Let’s step out of the controlling gaze of the panopticon and imagine a technological space that can transcend assessment: liberating any person to express both their individuality and their culture without the expectancy of conforming to a ‘white’ way of thinking. In this ideal space, an individual can finally break away from the ideologically oppressive mire left in the physical world and enter into a space that will welcome difference and thrive upon unrestrictive expression for the sake of literacy. That is the dream, at least.
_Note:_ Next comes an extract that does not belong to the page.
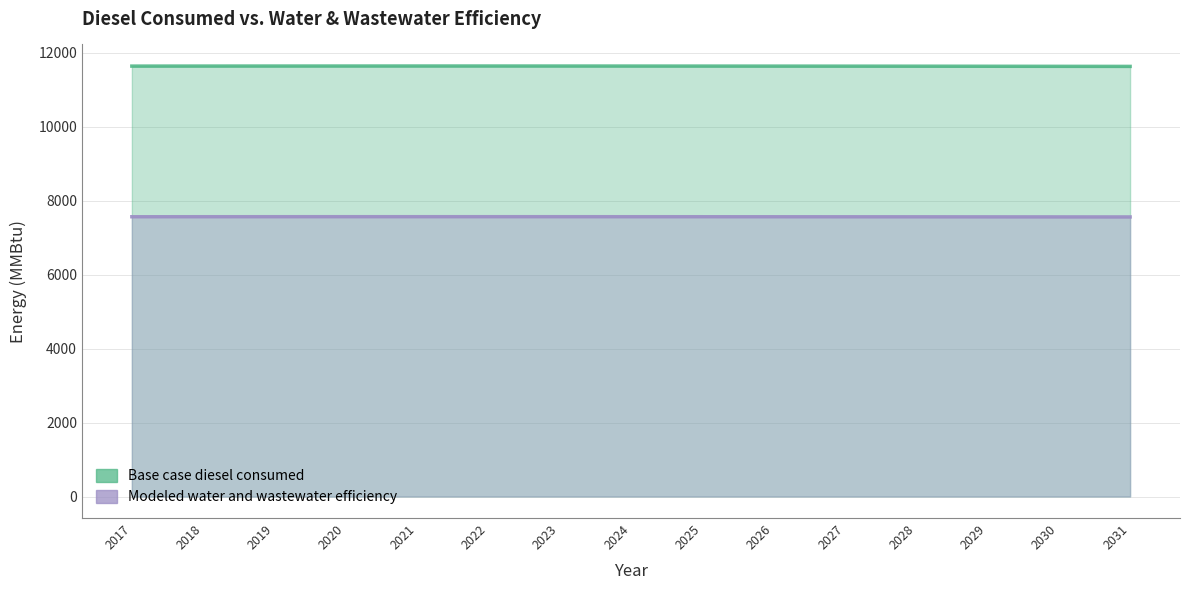

What is the total value across all series at 2029?

19188.4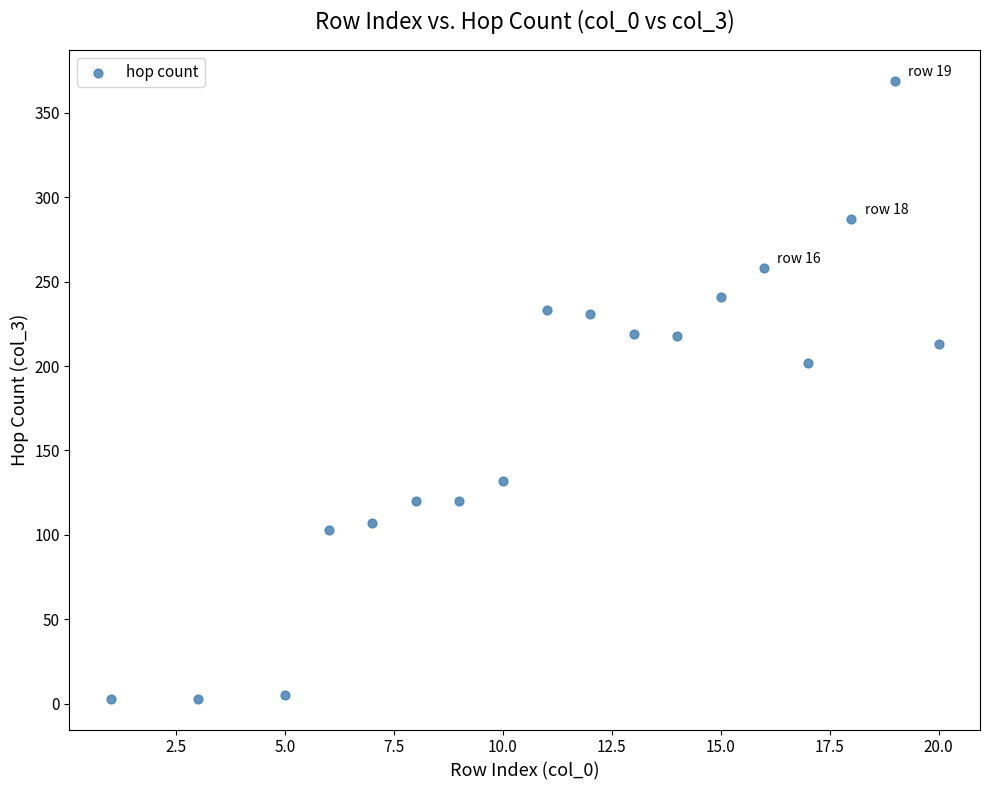

What Y value in the scatter plot is closest to 186?

202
That was the dream put forth in through the large-scale computer literacy project by the Clinton-Gore administration that Cynthia Self mentions in her article “technology and literacy: A story about the perils of not paying attention.” Selfe notes that technology and literacy and inextricable, and that social implementations of technology tends to reinforce divisions of literacy and the digital divide. The idealism of thinking that placing computers in front of students (typically privileged students) will open up equal opportunities is misguided since oppressive ideologies still guide this technological implementation in education. According to Selfe, the potential lies in local attention to technology and literacy.
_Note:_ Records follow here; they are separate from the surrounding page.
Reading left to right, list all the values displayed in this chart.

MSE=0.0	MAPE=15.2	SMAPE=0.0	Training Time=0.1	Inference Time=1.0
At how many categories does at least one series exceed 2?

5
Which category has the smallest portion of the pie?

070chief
Grabill, Banks, Walton each discuss the potential of technological spaces and they also discuss the power of these spaces. Grabill states outright that access to computers is an ‘issue of the justice’ in which the egalitarian dream of universal literacy is dependent. Meanwhile, Banks and Walton describe this space as white dominated. Thus, these articles in dialogue, portray technological spaces as empowering but ultimately restrictive. Additionally, both Banks and Walton discuss the problem, but how do we really open the space? Can spaces like BlackPlanet really diffuse white ideology? Or these spaces further alienate such space from mainstream white-controlled technological spaces?